For years now all the prints I have made in the darkroom have been Platinum prints. This is a process from the 1870s where you coat the 100% cotton paper with a Platinum/Palladium solution then expose it with the negative in UV light. It is then developed and cleared leaving an image that is composed of only the two metals. The long lockdown I have had a lot of time to experiment with prints. Online I found a reprint of a book from 1915 where a printer named Foley described making Platinum prints with not one but two or three exposures. This process gave him much better prints than others of his time.
Irving Penn is a well known fashion photographer that in the 1960s is credited with bringing back the Platinum printing process that disappeared after WW1 as all the metal went into the war effort. Some of his best prints were made with two or three exposures but he kept his process secret. It is most likely he he made highlight masks for his negatives although some think he used several negatives on different contrast. In any event we do know that he bonded his paper to an aluminum sheet which he pin registered to his negatives. Without having the paper bonded to aluminum the slight shrinkage of the paper would ruin the print and registration was necessary so that each negative would print in register with the others.
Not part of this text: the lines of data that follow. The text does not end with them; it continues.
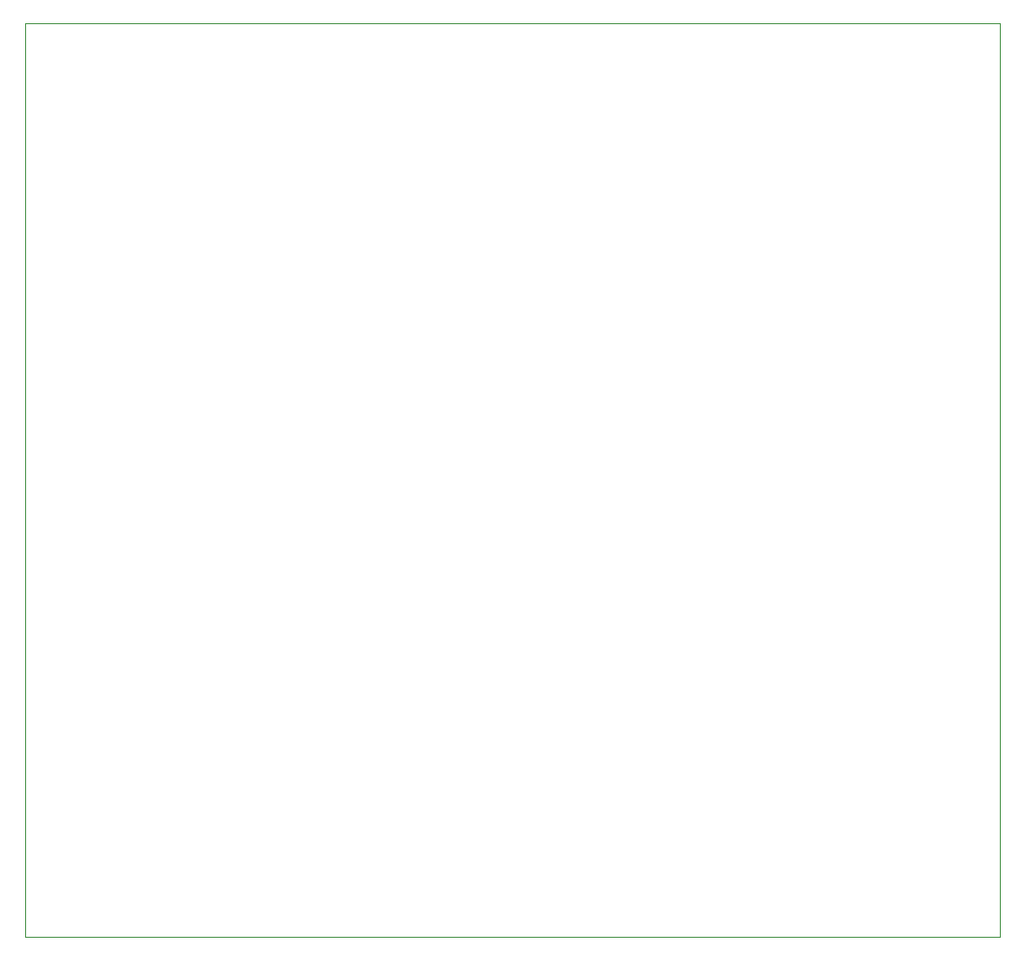
<source format=gbr>
G04 #@! TF.GenerationSoftware,KiCad,Pcbnew,(5.1.5)-3*
G04 #@! TF.CreationDate,2020-03-14T12:37:39-04:00*
G04 #@! TF.ProjectId,CB3,4342332e-6b69-4636-9164-5f7063625858,rev?*
G04 #@! TF.SameCoordinates,Original*
G04 #@! TF.FileFunction,Profile,NP*
%FSLAX46Y46*%
G04 Gerber Fmt 4.6, Leading zero omitted, Abs format (unit mm)*
G04 Created by KiCad (PCBNEW (5.1.5)-3) date 2020-03-14 12:37:39*
%MOMM*%
%LPD*%
G04 APERTURE LIST*
%ADD10C,0.100000*%
G04 APERTURE END LIST*
D10*
X73660000Y-118110000D02*
X159004000Y-118110000D01*
X73660000Y-118110000D02*
X73660000Y-38100000D01*
X159004000Y-38100000D02*
X159004000Y-118110000D01*
X73660000Y-38100000D02*
X159004000Y-38100000D01*
M02*

</source>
While Penn used film negatives that were enlarged to size on larger sheets of film, today we make negatives digitally. Platinum prints require negatives that are the same size as the print you intend to print. It seemed like it would be possible to make digital negatives to make prints using this Foley/Penn process.
The lockdown gave a lot of time to experiment with the process and this print is one of the first I have done. The paper is Hannahmule cotton paper and it is bonded to aluminum. The negative is printed on an Epson P800 with Epson inks on Pictorico film.